▸ **CONSIGNA**
Transcriba literalmente el pasaje del extracto que se inicia con las palabras que contienen "Ya quedaron en" y concluye con "interna del PRO.".

▸ **EXTRACTO DEL DOCUMENTO**

● ● ● ●

Ya quedaron en el olvido aquellos tiempos en que Alberto lo llamaba “mi amigo Horacio”. Incluso entonces, Rodríguez Larreta nunca lo correspondió. Para él nunca fue “mi amigo Alberto”, sino un objeto incómodo que se interponía entre el sillón presidencial y su propia ansiedad por ocuparla. Hizo su acting de acompañamiento, de convicción republicana, mientras las encuestas lo recomendaron. Con desagrado, sabiendo que su instalación nacional lo exigía, pero lo debilitaba en la feroz interna del PRO.
Los números de la segunda ola no dejan de conmover. Los sanatorios de la CABA ya no tienen camas, los establecimientos públicos son muy limitados y se acercan peligrosamente a tener que colocar el cartel de “No hay más localidades”.

● ● ● ●

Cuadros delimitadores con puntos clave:

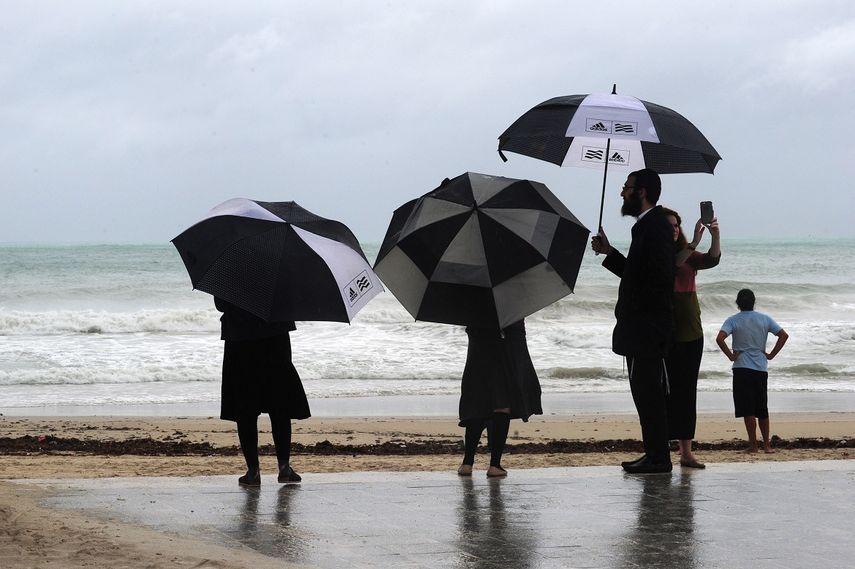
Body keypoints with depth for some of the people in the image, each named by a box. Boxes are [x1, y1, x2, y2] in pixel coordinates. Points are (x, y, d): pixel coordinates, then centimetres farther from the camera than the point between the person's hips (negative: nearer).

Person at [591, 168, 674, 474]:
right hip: (643, 331, 11)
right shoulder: (647, 225, 18)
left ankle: (658, 458, -5)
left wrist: (632, 314, -18)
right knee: (646, 391, 12)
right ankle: (655, 455, 16)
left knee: (647, 391, -8)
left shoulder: (655, 227, -15)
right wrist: (609, 252, 17)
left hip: (645, 329, -11)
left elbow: (660, 279, -22)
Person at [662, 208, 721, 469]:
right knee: (664, 391, -5)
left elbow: (711, 260, -4)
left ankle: (686, 451, 9)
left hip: (691, 332, 5)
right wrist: (693, 243, -28)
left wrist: (715, 235, -20)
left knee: (686, 391, 7)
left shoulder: (687, 255, 12)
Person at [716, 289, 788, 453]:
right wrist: (771, 355, 6)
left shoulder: (733, 321, -4)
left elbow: (720, 338, -19)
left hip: (742, 368, -3)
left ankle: (753, 445, -3)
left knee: (748, 410, -2)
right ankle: (767, 445, 15)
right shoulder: (765, 319, 4)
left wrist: (730, 355, -8)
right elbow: (784, 335, 2)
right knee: (762, 409, 13)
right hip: (761, 368, 3)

● ● ● ●

▸ **RESULTADO**
Ya quedaron en el olvido aquellos tiempos en que Alberto lo llamaba “mi amigo Horacio”. Incluso entonces, Rodríguez Larreta nunca lo correspondió. Para él nunca fue “mi amigo Alberto”, sino un objeto incómodo que se interponía entre el sillón presidencial y su propia ansiedad por ocuparla. Hizo su acting de acompañamiento, de convicción republicana, mientras las encuestas lo recomendaron. Con desagrado, sabiendo que su instalación nacional lo exigía, pero lo debilitaba en la feroz interna del PRO.